Initiator im Verein war Jugendtrainer Jens Günther. In den letzten Wochen waren zudem viele fleißige Hände damit beschäftigt die abgeschraubten Deckel durch den 12-stelligen Code registrieren zu lassen. Zwei Tage vor Aktionsende war der Verein mit 5 Personen in einem Warenlager in Bremen und hat dort in der Leergutentsorgung von 19.30 Uhr bis 00.30 Uhr ca. 9500 Deckel abgeschraubt. Die Aktion war bis zum letzten Tag hochspannend und eine abendfüllende Aufgabe, da nur bis Platz 10 gewonnen werden konnte. Besonderer Dank gilt den Unternehmen in und um Sarstedt (Trinkgut, Metro, Hol Ab, REWE, Real, etc.) bei denen der Verein quasi „ein und ausgehen“ durfte. 90 % der Deckel wurden selbst abgeschraubt, 10% lediglich gesammelt.
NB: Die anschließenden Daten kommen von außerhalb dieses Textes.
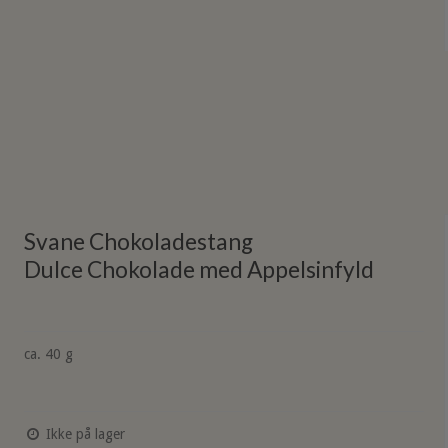
Svane Chokoladestang
Dulce Chokolade med Appelsinfyld
ca. 40 g
Ikke på lager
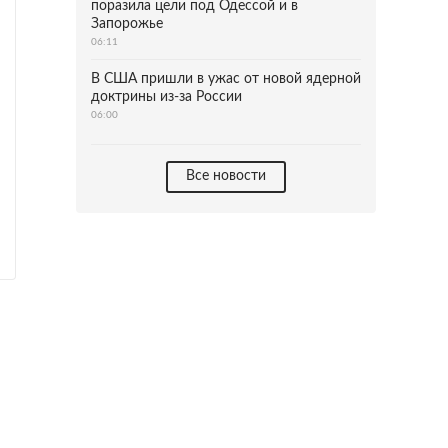
поразила цели под Одессой и в
Запорожье
06:11
В США пришли в ужас от новой ядерной
доктрины из-за России
06:00
Все новости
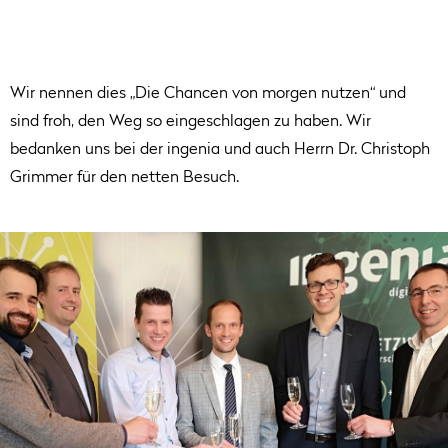
Wir nennen dies „Die Chancen von morgen nutzen“ und
sind froh, den Weg so eingeschlagen zu haben. Wir
bedanken uns bei der ingenia und auch Herrn Dr. Christoph
Grimmer für den netten Besuch.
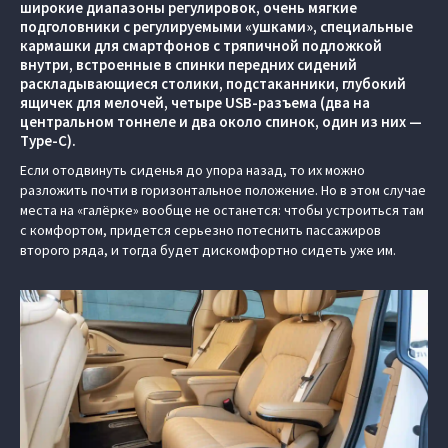
широкие диапазоны регулировок, очень мягкие
подголовники с регулируемыми «ушками», специальные
кармашки для смартфонов с тряпичной подложкой
внутри, встроенные в спинки передних сидений
раскладывающиеся столики, подстаканники, глубокий
ящичек для мелочей, четыре USB-разъема (два на
центральном тоннеле и два около спинок, один из них —
Type-C).
Если отодвинуть сиденья до упора назад, то их можно
разложить почти в горизонтальное положение. Но в этом случае
места на «галёрке» вообще не останется: чтобы устроиться там
с комфортом, придется серьезно потеснить пассажиров
второго ряда, и тогда будет дискомфортно сидеть уже им.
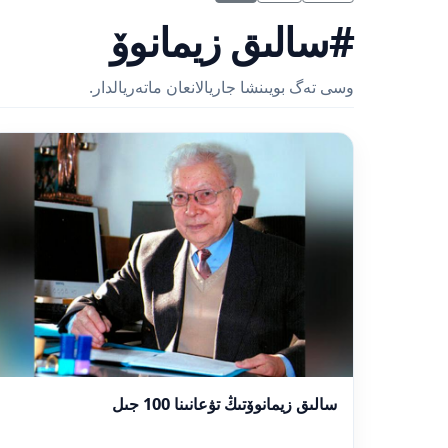
#سالىق زيمانوۆ
وسى تەگ بويىنشا جاريالانعان ماتەريالدار.
سالىق زيمانوۆتىڭ تۋعانىنا 100 جىل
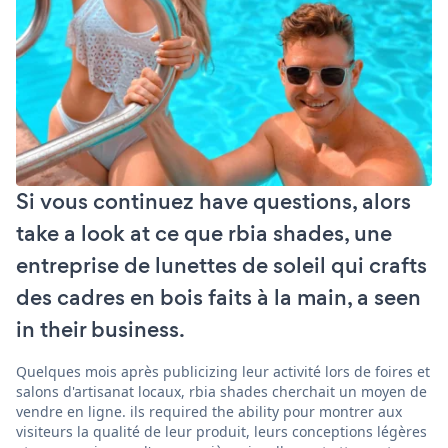
Si vous continuez have questions, alors
take a look at ce que rbia shades, une
entreprise de lunettes de soleil qui crafts
des cadres en bois faits à la main, a seen
in their business.
Quelques mois après publicizing leur activité lors de foires et
salons d'artisanat locaux, rbia shades cherchait un moyen de
vendre en ligne. ils required the ability pour montrer aux
visiteurs la qualité de leur produit, leurs conceptions légères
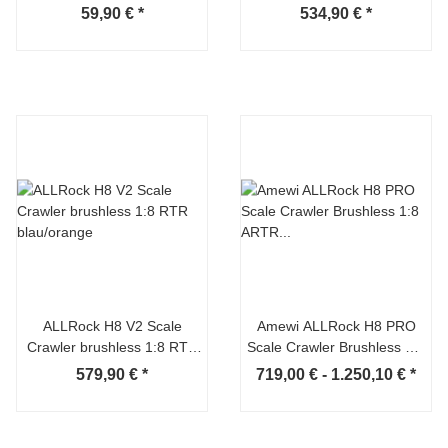
rot
blau/orange
59,90 €
*
534,90 €
*
ALLRock H8 V2 Scale
Amewi ALLRock H8 PRO
Crawler brushless 1:8 RTR
Scale Crawler Brushless 1:8
blau/orange
ARTR schwarz
579,90 €
*
719,00 € -
1.250,10 €
*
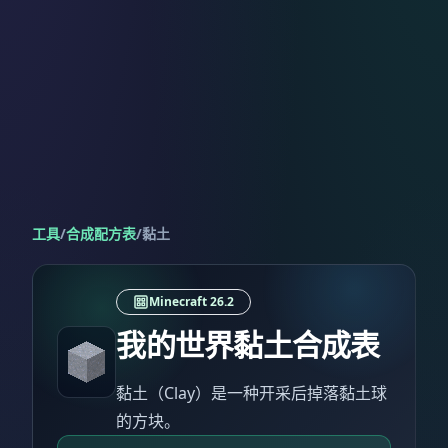
工具
/
合成配方表
/
黏土
Minecraft 26.2
我的世界黏土合成表
黏土（Clay）是一种开采后掉落黏土球
的方块。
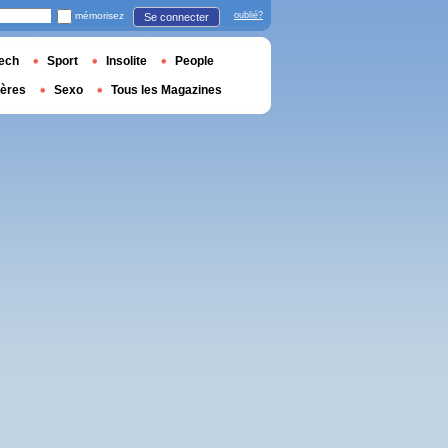
mémorisez
oublié?
Se connecter
ech
Sport
Insolite
People
ières
Sexo
Tous les Magazines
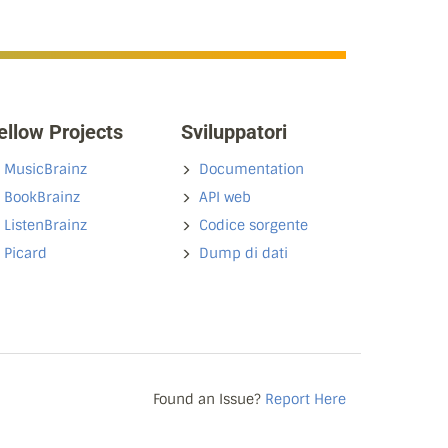
ellow Projects
Sviluppatori
MusicBrainz
Documentation
BookBrainz
API web
ListenBrainz
Codice sorgente
Picard
Dump di dati
Found an Issue?
Report Here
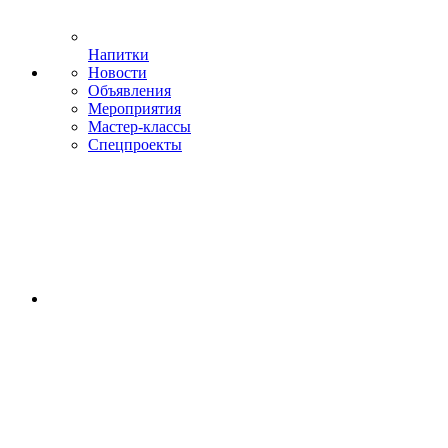
Напитки
Новости
Объявления
Мероприятия
Мастер-классы
Спецпроекты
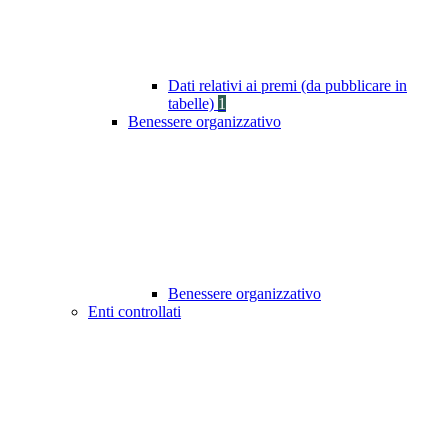
Dati relativi ai premi (da pubblicare in
tabelle)
1
Benessere organizzativo
Benessere organizzativo
Enti controllati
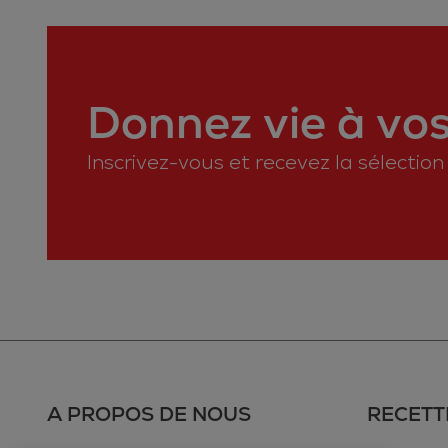
Donnez vie à vos 
Inscrivez-vous et recevez la sélectio
A PROPOS DE NOUS
RECETT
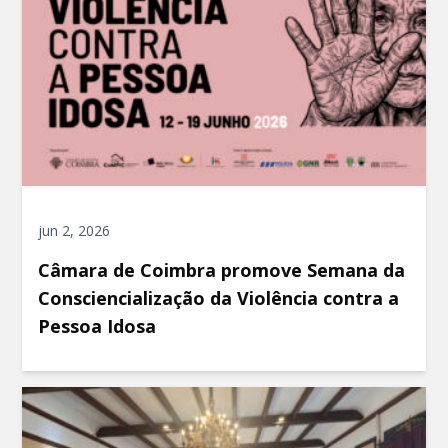
jun 2, 2026
Câmara de Coimbra promove Semana da
Consciencialização da Violência contra a
Pessoa Idosa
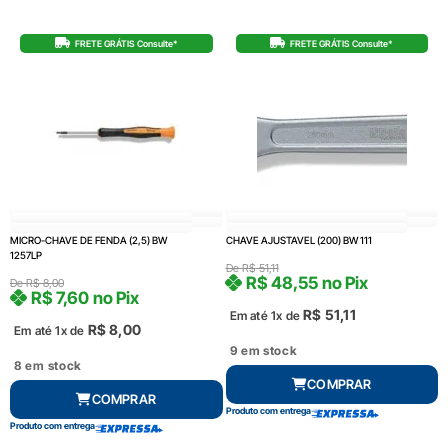
FRETE GRÁTIS Consulte*
FRETE GRÁTIS Consulte*
MICRO-CHAVE DE FENDA (2,5) BW
CHAVE AJUSTAVEL (200) BW 111
1257LP
De
R$
51,11
R$
48,55
no Pix
De
R$
8,00
R$
7,60
no Pix
R$
51,11
Em até 1x de
R$
8,00
Em até 1x de
9 em stock
8 em stock
COMPRAR
COMPRAR
Produto com entrega
Produto com entrega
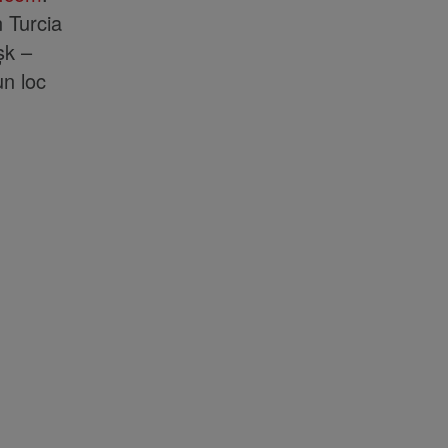
 Turcia
şk –
un loc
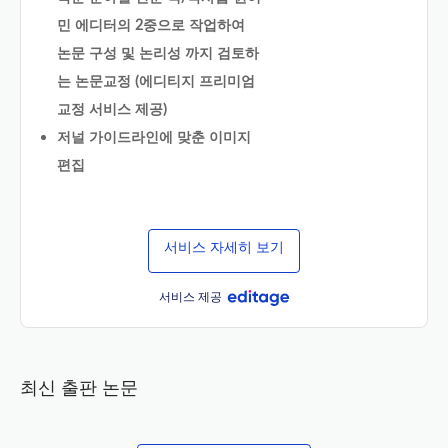
민 에디터의 2중으로 작업하여
논문 구성 및 논리성 까지 검토하
는 논문교정 (에디티지 프리미엄
교정 서비스 제공)
저널 가이드라인에 맞춘 이미지
편집
서비스 자세히 보기
서비스 제공
최신 출판 논문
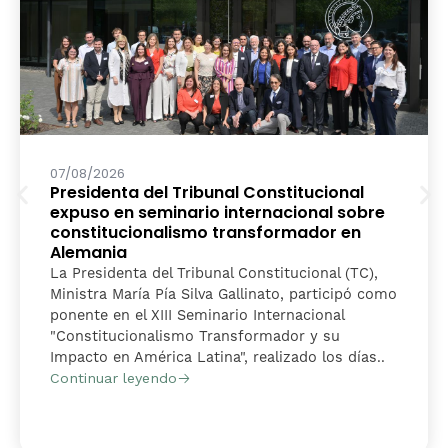
07/08/2026
Presidenta del Tribunal Constitucional
expuso en seminario internacional sobre
constitucionalismo transformador en
Alemania
La Presidenta del Tribunal Constitucional (TC),
Ministra María Pía Silva Gallinato, participó como
ponente en el XIII Seminario Internacional
"Constitucionalismo Transformador y su
Impacto en América Latina", realizado los días..
Continuar leyendo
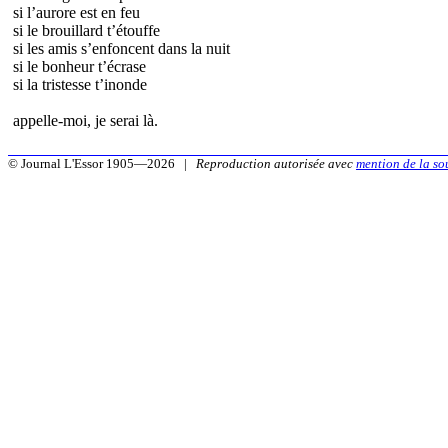
si l’aurore est en feu
si le brouillard t’étouffe
si les amis s’enfoncent dans la nuit
si le bonheur t’écrase
si la tristesse t’inonde
appelle-moi, je serai là.
© Journal L'Essor 1905—2026 |
Reproduction autorisée avec
mention de la so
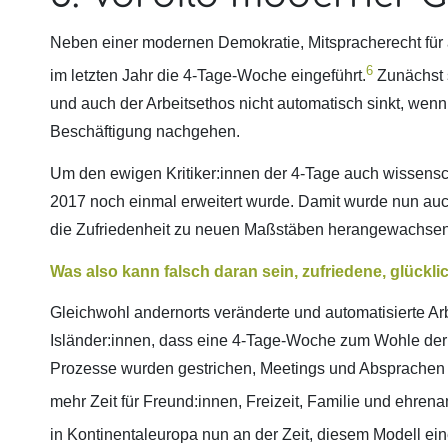
Neben einer modernen Demokratie, Mitspracherecht für 
6
im letzten Jahr die 4-Tage-Woche eingeführt.
Zunächst s
und auch der Arbeitsethos nicht automatisch sinkt, wen
Beschäftigung nachgehen.
Um den ewigen Kritiker:innen der 4-Tage auch wissenscha
2017 noch einmal erweitert wurde. Damit wurde nun auch
die Zufriedenheit zu neuen Maßstäben herangewachsen 
Was also kann falsch daran sein, zufriedene, glückl
Gleichwohl andernorts veränderte und automatisierte Ar
Isländer:innen, dass eine 4-Tage-Woche zum Wohle der 
Prozesse wurden gestrichen, Meetings und Absprachen eff
mehr Zeit für Freund:innen, Freizeit, Familie und ehre
in Kontinentaleuropa nun an der Zeit, diesem Modell 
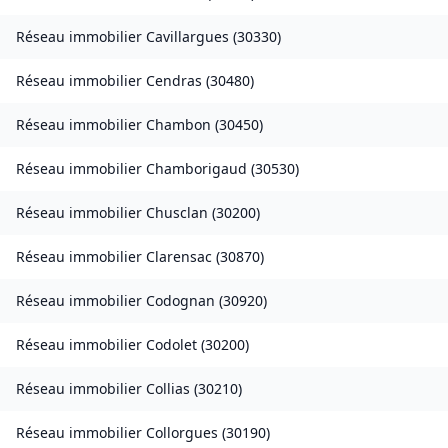
Réseau immobilier
Cavillargues
(
30330
)
Réseau immobilier
Cendras
(
30480
)
Réseau immobilier
Chambon
(
30450
)
Réseau immobilier
Chamborigaud
(
30530
)
Réseau immobilier
Chusclan
(
30200
)
Réseau immobilier
Clarensac
(
30870
)
Réseau immobilier
Codognan
(
30920
)
Réseau immobilier
Codolet
(
30200
)
Réseau immobilier
Collias
(
30210
)
Réseau immobilier
Collorgues
(
30190
)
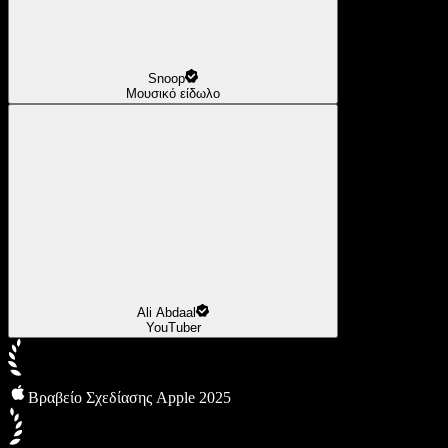
Snoop
Μουσικό είδωλο
Ali Abdaal
YouTuber
Βραβείο Σχεδίασης Apple 2025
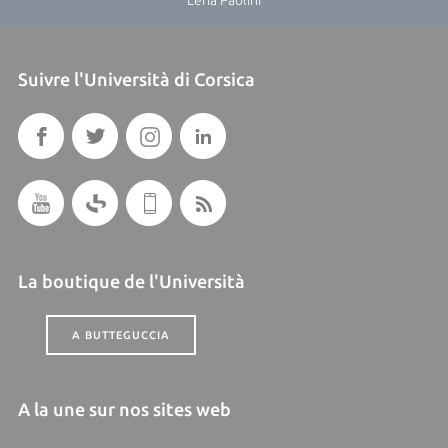
Suivre l'Università di Corsica
La boutique de l'Università
A BUTTEGUCCIA
A la une sur nos sites web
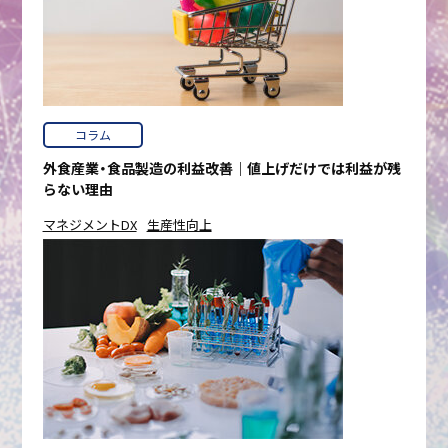
コラム
外食産業・食品製造の利益改善｜値上げだけでは利益が残
らない理由
マネジメントDX
生産性向上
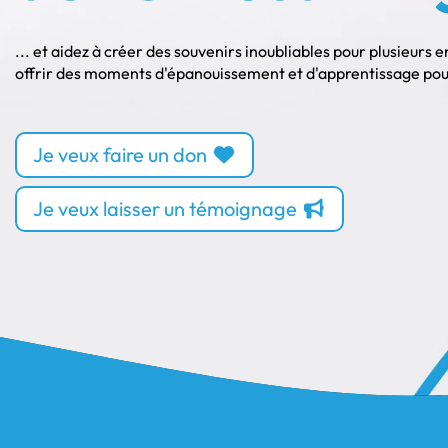
... et aidez à créer des souvenirs inoubliables pour plusieurs 
offrir des moments d'épanouissement et d'apprentissage pour 
Je veux faire un don
Je veux laisser un témoignage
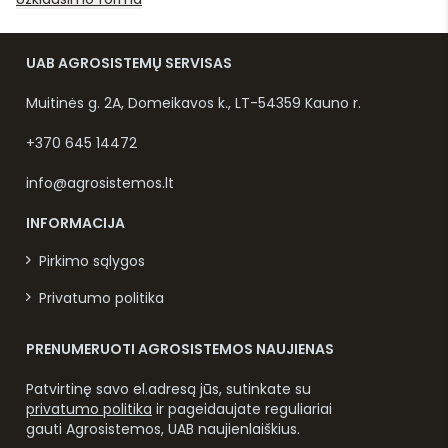
UAB AGROSISTEMŲ SERVISAS
Muitinės g. 2A, Domeikavos k., LT-54359 Kauno r.
+370 645 14472
info@agrosistemos.lt
INFORMACIJA
Pirkimo sąlygos
Privatumo politika
PRENUMERUOTI AGROSISTEMOS NAUJIENAS
Patvirtinę savo el.adresą jūs, sutinkate su
privatumo politika
ir pageidaujate reguliariai
gauti Agrosistemos, UAB naujienlaiškius.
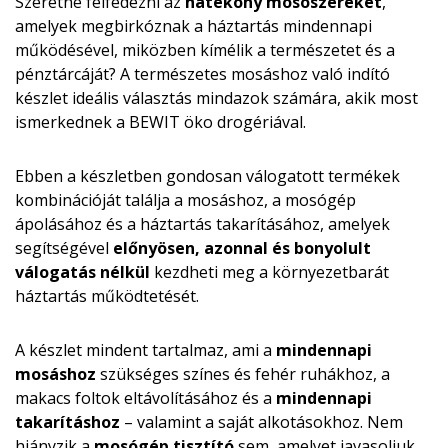
Szeretné felfedezni az
hatékony mosószereket
,
amelyek megbirkóznak a háztartás mindennapi
működésével, miközben kímélik a természetet és a
pénztárcáját? A természetes mosáshoz való indító
készlet ideális választás mindazok számára, akik most
ismerkednek a BEWIT öko drogériával.
Ebben a készletben gondosan válogatott termékek
kombinációját találja a mosáshoz, a mosógép
ápolásához és a háztartás takarításához, amelyek
segítségével
előnyösen, azonnal és bonyolult
válogatás nélkül
kezdheti meg a környezetbarát
háztartás működtetését.
A készlet mindent tartalmaz, ami a
mindennapi
mosáshoz
szükséges színes és fehér ruhákhoz, a
makacs foltok eltávolításához és a
mindennapi
takarításhoz
– valamint a saját alkotásokhoz. Nem
hiányzik a
mosógép tisztító
sem, amelyet javasoljuk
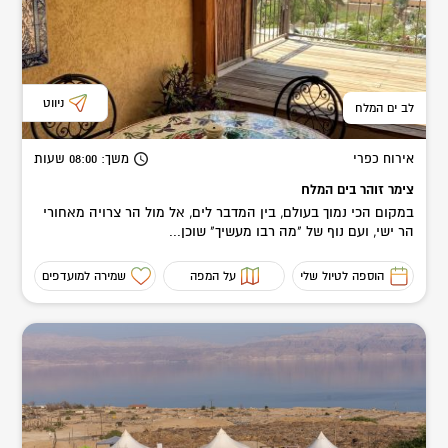
ניווט
לב ים המלח
אירוח כפרי
משך
: 08:00
שעות
צימר זוהר בים המלח
במקום הכי נמוך בעולם, בין המדבר לים, אל מול הר צרויה מאחורי
הר ישי, ועם נוף של "מה רבו מעשיך" שוכן...
הוספה לטיול שלי
על המפה
שמירה למועדפים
Die vorhandenen Deckel wurden im Anschluss dem Verein „Deckel Drauf e.V.“ zur Verfügung gestellt. Für 500 Deckel wird eine Polioimpfung in einem Entwicklungsland garantiert- unter dem Motto „Deckel gegen Polio“- 500 Deckel für ein Leben ohne Kinderlähmung.

Aktuell wird beim FC Ruthe überlegt, wie der Gewinn so eingesetzt werden kann, dass möglichst alle fleißigen Helfer der vergangenen Wochen an dem Gewinn teilhaben können. Die Aktion hat gezeigt, dass auch ein kleiner Verein-wenn VIELE- mit anpacken ein großes Ziel erreichen kann. Platz 8 von 90.000 ist schon eine Hausnummer. Als kleiner Verein muss jeder Euro wohlüberlegt werden und eher zwei- als einmal umgedreht werden. Daher ist der FC Ruthe über jeden Sponsor dankbar, der ihn unterstützt. Die 10 Jugendmannschaften mit über 270 Kindern und Jugendlichen aus dem Stadtgebiet stellt mehr als die Hälfte des Vereins dar. Bälle, Trainingsausrüstung, Trikotsätze und Präsentationsanzüge- es gibt viele unterschiedliche Bereiche, in die investiert werden muss. Ohne Unterstützung von außen oder den Eltern ist dies heutzutage nicht mehr vorstellbar.

Sollte es die abgeschlossene Aktion auch im nächsten Jahr wieder geben, möchte der Verein erneut teilnehmen und seinen achten Platz unter Umständen verbessern.